• Required task:
In the data below, change every occurrence of "bbox" to "bounding box" and leave all other text as it is.

• Record excerpts:
■ ■ ■ ■ ■
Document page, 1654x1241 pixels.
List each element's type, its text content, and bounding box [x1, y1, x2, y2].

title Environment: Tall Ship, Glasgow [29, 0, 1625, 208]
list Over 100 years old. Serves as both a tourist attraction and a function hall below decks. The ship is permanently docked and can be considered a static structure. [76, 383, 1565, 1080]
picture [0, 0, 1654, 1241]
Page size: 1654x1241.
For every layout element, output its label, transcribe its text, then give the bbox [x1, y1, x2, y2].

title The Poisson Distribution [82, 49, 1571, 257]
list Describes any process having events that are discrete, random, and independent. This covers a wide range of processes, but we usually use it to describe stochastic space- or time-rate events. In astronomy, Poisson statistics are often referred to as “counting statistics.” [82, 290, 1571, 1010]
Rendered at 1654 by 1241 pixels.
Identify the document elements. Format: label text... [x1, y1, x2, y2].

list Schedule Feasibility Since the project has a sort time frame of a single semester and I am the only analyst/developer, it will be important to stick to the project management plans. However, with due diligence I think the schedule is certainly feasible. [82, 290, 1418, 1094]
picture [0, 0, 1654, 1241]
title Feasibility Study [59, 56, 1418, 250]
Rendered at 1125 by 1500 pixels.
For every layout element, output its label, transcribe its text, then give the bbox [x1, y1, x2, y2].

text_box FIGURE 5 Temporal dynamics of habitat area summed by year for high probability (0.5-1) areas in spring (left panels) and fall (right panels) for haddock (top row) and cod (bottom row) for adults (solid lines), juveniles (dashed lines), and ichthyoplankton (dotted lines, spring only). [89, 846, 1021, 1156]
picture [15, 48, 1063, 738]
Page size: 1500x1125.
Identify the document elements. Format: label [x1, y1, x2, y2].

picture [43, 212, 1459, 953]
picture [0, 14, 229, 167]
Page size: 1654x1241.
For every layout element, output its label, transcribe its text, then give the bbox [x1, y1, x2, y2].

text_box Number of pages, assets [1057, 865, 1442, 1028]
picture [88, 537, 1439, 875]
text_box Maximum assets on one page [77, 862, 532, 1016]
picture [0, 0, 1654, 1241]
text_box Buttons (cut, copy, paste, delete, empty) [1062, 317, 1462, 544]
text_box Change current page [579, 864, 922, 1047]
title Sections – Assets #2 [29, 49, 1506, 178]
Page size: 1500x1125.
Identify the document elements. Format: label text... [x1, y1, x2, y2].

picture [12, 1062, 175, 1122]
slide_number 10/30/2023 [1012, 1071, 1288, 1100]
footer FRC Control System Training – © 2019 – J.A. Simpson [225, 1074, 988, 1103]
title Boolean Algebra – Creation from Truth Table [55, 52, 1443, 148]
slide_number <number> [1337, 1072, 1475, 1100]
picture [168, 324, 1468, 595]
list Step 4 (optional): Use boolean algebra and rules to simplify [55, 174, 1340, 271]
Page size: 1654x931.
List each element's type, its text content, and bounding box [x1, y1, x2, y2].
■ ■ ■ ■ ■
• Response to this exercise:
Document page, 1654x1241 pixels.
List each element's type, its text content, and bounding box [x1, y1, x2, y2].

title Environment: Tall Ship, Glasgow [29, 0, 1625, 208]
list Over 100 years old. Serves as both a tourist attraction and a function hall below decks. The ship is permanently docked and can be considered a static structure. [76, 383, 1565, 1080]
picture [0, 0, 1654, 1241]
Page size: 1654x1241.
For every layout element, output its label, transcribe its text, then give the bounding box [x1, y1, x2, y2].

title The Poisson Distribution [82, 49, 1571, 257]
list Describes any process having events that are discrete, random, and independent. This covers a wide range of processes, but we usually use it to describe stochastic space- or time-rate events. In astronomy, Poisson statistics are often referred to as “counting statistics.” [82, 290, 1571, 1010]
Rendered at 1654 by 1241 pixels.
Identify the document elements. Format: label text... [x1, y1, x2, y2].

list Schedule Feasibility Since the project has a sort time frame of a single semester and I am the only analyst/developer, it will be important to stick to the project management plans. However, with due diligence I think the schedule is certainly feasible. [82, 290, 1418, 1094]
picture [0, 0, 1654, 1241]
title Feasibility Study [59, 56, 1418, 250]
Rendered at 1125 by 1500 pixels.
For every layout element, output its label, transcribe its text, then give the bounding box [x1, y1, x2, y2].

text_box FIGURE 5 Temporal dynamics of habitat area summed by year for high probability (0.5-1) areas in spring (left panels) and fall (right panels) for haddock (top row) and cod (bottom row) for adults (solid lines), juveniles (dashed lines), and ichthyoplankton (dotted lines, spring only). [89, 846, 1021, 1156]
picture [15, 48, 1063, 738]
Page size: 1500x1125.
Identify the document elements. Format: label [x1, y1, x2, y2].

picture [43, 212, 1459, 953]
picture [0, 14, 229, 167]
Page size: 1654x1241.
For every layout element, output its label, transcribe its text, then give the bounding box [x1, y1, x2, y2].

text_box Number of pages, assets [1057, 865, 1442, 1028]
picture [88, 537, 1439, 875]
text_box Maximum assets on one page [77, 862, 532, 1016]
picture [0, 0, 1654, 1241]
text_box Buttons (cut, copy, paste, delete, empty) [1062, 317, 1462, 544]
text_box Change current page [579, 864, 922, 1047]
title Sections – Assets #2 [29, 49, 1506, 178]
Page size: 1500x1125.
Identify the document elements. Format: label text... [x1, y1, x2, y2].

picture [12, 1062, 175, 1122]
slide_number 10/30/2023 [1012, 1071, 1288, 1100]
footer FRC Control System Training – © 2019 – J.A. Simpson [225, 1074, 988, 1103]
title Boolean Algebra – Creation from Truth Table [55, 52, 1443, 148]
slide_number <number> [1337, 1072, 1475, 1100]
picture [168, 324, 1468, 595]
list Step 4 (optional): Use boolean algebra and rules to simplify [55, 174, 1340, 271]
Page size: 1654x931.
List each element's type, its text content, and bounding box [x1, y1, x2, y2].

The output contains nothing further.